_Prompt A_:
Convert the records, from the first line through the line containing "Brice, sommelier certifié", into a JSON list of strings with one string per line and any blank lines left out.

_Excerpt_:
——————————

Moreover, they claim, the way the police monitor infractions seems unfair. The police determine the culprit bar for DUI and public intoxication arrests by asking offenders the last place they had a drink, discounting the fact that the drinker may have tanked up earlier at another bar or restaurant.
Lt. Perry says the numbers are just one factor in determining a problem bar. Nonetheless, he says, no matter how many customers a bar serves or where else a drinker got drunk, the bars are still accountable for the number of inebriated patrons that exit their doors.
The definition of "nuisance" in particular leaves too many gray areas for bar owners'' comfort. According to the ordinance, evidence of a nuisance may come from public testimony, citizen complaints or law enforcement reports, leaving an uncomfortable gap for interpretation. For instance, could one or two citizens who complain repeatedly be enough to put a bar out of business? The ordinance doesn''t specify. Nor does it quantify the number of offenses it takes to shut down an establishment.
And, as Chris Shiner''s testimony implied, maybe there''s really not a problem at all. Maybe the high percentage of alcohol-related arrests points to a fortunate lack of overall crime in the city and to subsequent attention being cast upon bar-goers by bored cops.
As one proprietor puts it, "We''re paying the police to come down here and find problems."
All of which has the bar owners, who already walk a thin line with Monterey cops, feeling extremely vulnerable. When the ordinance was first aired in public at the March 27 Planning Commission meeting, Ray Askew, owner of Ocean Thunder on Lighthouse, was the only bar owner to show up and convey his thoughts to city officials. On April 25, after the word got out, about 20 bar owners and managers armed with an attorney showed up to meet with police and city staff.
The result of this meeting was a 30-day stay of execution while the business owners try to get their heads around the ordinance. Yesterday, after the Weekly''s deadline, the proprietors met alone as a group to discuss the impending law. The ordinance is tentatively scheduled to come back before the Planning Commission for review in June.
"What we''re doing is forming a panel of our own," Askew says. "What we intend to do is go over this ordinance in its draft state and either come up with some way to police ourselves, or to work with the city in some way and come up with something that''s equitable to all of us."

——————————

_Data_:
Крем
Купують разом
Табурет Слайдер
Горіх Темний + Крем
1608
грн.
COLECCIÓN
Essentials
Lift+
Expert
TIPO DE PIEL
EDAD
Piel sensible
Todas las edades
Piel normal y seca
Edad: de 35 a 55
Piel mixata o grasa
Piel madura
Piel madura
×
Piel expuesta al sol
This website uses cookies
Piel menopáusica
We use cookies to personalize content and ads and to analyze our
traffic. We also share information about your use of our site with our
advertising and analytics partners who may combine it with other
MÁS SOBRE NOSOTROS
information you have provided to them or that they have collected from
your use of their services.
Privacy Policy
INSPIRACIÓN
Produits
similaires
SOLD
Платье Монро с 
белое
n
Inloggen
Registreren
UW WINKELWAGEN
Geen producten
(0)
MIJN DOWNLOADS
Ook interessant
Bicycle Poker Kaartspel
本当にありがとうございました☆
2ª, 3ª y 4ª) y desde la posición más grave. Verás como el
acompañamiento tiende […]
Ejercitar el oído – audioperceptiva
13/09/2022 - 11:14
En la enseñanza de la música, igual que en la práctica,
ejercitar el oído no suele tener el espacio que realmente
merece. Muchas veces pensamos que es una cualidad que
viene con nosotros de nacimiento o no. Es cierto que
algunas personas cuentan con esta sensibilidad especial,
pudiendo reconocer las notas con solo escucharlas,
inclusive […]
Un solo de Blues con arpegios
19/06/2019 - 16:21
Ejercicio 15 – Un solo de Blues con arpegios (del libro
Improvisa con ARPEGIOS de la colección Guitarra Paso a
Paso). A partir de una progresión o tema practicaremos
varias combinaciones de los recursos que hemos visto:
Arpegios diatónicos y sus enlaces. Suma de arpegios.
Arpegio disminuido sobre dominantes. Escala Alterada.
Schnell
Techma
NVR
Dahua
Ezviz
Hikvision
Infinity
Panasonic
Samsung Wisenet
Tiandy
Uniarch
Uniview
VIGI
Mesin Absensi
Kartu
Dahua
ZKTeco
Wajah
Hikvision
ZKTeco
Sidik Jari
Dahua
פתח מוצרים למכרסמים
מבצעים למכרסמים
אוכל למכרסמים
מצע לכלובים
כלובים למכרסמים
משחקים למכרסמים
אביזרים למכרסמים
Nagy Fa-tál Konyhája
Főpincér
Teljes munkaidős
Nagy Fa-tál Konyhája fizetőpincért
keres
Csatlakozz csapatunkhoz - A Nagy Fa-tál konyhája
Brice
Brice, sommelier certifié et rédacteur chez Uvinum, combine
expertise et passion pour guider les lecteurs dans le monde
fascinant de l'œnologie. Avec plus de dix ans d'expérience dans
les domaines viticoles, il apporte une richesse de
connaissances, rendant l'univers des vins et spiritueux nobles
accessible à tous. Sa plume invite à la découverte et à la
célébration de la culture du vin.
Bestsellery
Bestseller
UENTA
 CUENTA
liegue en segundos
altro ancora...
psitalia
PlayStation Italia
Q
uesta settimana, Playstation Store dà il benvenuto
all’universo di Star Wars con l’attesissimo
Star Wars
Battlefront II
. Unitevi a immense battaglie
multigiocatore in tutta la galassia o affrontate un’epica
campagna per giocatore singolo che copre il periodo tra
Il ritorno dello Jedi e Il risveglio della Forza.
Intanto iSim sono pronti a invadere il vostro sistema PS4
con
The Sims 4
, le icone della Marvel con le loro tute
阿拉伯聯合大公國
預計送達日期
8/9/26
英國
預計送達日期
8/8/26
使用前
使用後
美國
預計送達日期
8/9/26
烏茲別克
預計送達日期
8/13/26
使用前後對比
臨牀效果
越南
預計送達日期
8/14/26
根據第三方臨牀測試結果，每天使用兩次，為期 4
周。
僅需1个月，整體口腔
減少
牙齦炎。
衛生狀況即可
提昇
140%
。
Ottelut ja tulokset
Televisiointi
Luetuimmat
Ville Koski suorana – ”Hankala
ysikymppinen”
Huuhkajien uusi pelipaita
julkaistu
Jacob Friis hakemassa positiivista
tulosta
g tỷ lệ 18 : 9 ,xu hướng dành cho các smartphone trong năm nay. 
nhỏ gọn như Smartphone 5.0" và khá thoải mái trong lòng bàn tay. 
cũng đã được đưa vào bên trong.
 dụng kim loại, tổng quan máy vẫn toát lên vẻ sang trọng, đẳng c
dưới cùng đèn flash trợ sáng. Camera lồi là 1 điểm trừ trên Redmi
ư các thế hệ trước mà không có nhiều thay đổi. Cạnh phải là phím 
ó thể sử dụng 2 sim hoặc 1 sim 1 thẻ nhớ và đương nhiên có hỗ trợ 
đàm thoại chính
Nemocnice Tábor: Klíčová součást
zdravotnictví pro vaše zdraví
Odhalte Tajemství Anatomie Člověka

——————————

_Prompt B_:
Answer these questions from the excerpt about the Monterey bar ordinance:
(i) Which bar owner was the only one to attend the March 27 Planning Commission meeting?
(ii) How do the police decide which bar is responsible for a DUI or public intoxication arrest?
(iii) How long was the stay of execution that resulted from the April 25 meeting?

_Answer A_:
[
  "Крем",
  "Купують разом",
  "Табурет Слайдер",
  "Горіх Темний + Крем",
  "1608",
  "грн.",
  "COLECCIÓN",
  "Essentials",
  "Lift+",
  "Expert",
  "TIPO DE PIEL",
  "EDAD",
  "Piel sensible",
  "Todas las edades",
  "Piel normal y seca",
  "Edad: de 35 a 55",
  "Piel mixata o grasa",
  "Piel madura",
  "Piel madura",
  "×",
  "Piel expuesta al sol",
  "This website uses cookies",
  "Piel menopáusica",
  "We use cookies to personalize content and ads and to analyze our",
  "traffic. We also share information about your use of our site with our",
  "advertising and analytics partners who may combine it with other",
  "MÁS SOBRE NOSOTROS",
  "information you have provided to them or that they have collected from",
  "your use of their services.",
  "Privacy Policy",
  "INSPIRACIÓN",
  "Produits",
  "similaires",
  "SOLD",
  "Платье Монро с ",
  "белое",
  "n",
  "Inloggen",
  "Registreren",
  "UW WINKELWAGEN",
  "Geen producten",
  "(0)",
  "MIJN DOWNLOADS",
  "Ook interessant",
  "Bicycle Poker Kaartspel",
  "本当にありがとうございました☆",
  "2ª, 3ª y 4ª) y desde la posición más grave. Verás como el",
  "acompañamiento tiende […]",
  "Ejercitar el oído – audioperceptiva",
  "13/09/2022 - 11:14",
  "En la enseñanza de la música, igual que en la práctica,",
  "ejercitar el oído no suele tener el espacio que realmente",
  "merece. Muchas veces pensamos que es una cualidad que",
  "viene con nosotros de nacimiento o no. Es cierto que",
  "algunas personas cuentan con esta sensibilidad especial,",
  "pudiendo reconocer las notas con solo escucharlas,",
  "inclusive […]",
  "Un solo de Blues con arpegios",
  "19/06/2019 - 16:21",
  "Ejercicio 15 – Un solo de Blues con arpegios (del libro",
  "Improvisa con ARPEGIOS de la colección Guitarra Paso a",
  "Paso). A partir de una progresión o tema practicaremos",
  "varias combinaciones de los recursos que hemos visto:",
  "Arpegios diatónicos y sus enlaces. Suma de arpegios.",
  "Arpegio disminuido sobre dominantes. Escala Alterada.",
  "Schnell",
  "Techma",
  "NVR",
  "Dahua",
  "Ezviz",
  "Hikvision",
  "Infinity",
  "Panasonic",
  "Samsung Wisenet",
  "Tiandy",
  "Uniarch",
  "Uniview",
  "VIGI",
  "Mesin Absensi",
  "Kartu",
  "Dahua",
  "ZKTeco",
  "Wajah",
  "Hikvision",
  "ZKTeco",
  "Sidik Jari",
  "Dahua",
  "פתח מוצרים למכרסמים",
  "מבצעים למכרסמים",
  "אוכל למכרסמים",
  "מצע לכלובים",
  "כלובים למכרסמים",
  "משחקים למכרסמים",
  "אביזרים למכרסמים",
  "Nagy Fa-tál Konyhája",
  "Főpincér",
  "Teljes munkaidős",
  "Nagy Fa-tál Konyhája fizetőpincért",
  "keres",
  "Csatlakozz csapatunkhoz - A Nagy Fa-tál konyhája",
  "Brice",
  "Brice, sommelier certifié et rédacteur chez Uvinum, combine"
]

_Answer B_:
(i) Ray Askew, owner of Ocean Thunder on Lighthouse.
(ii) They ask offenders where they last had a drink.
(iii) 30 days.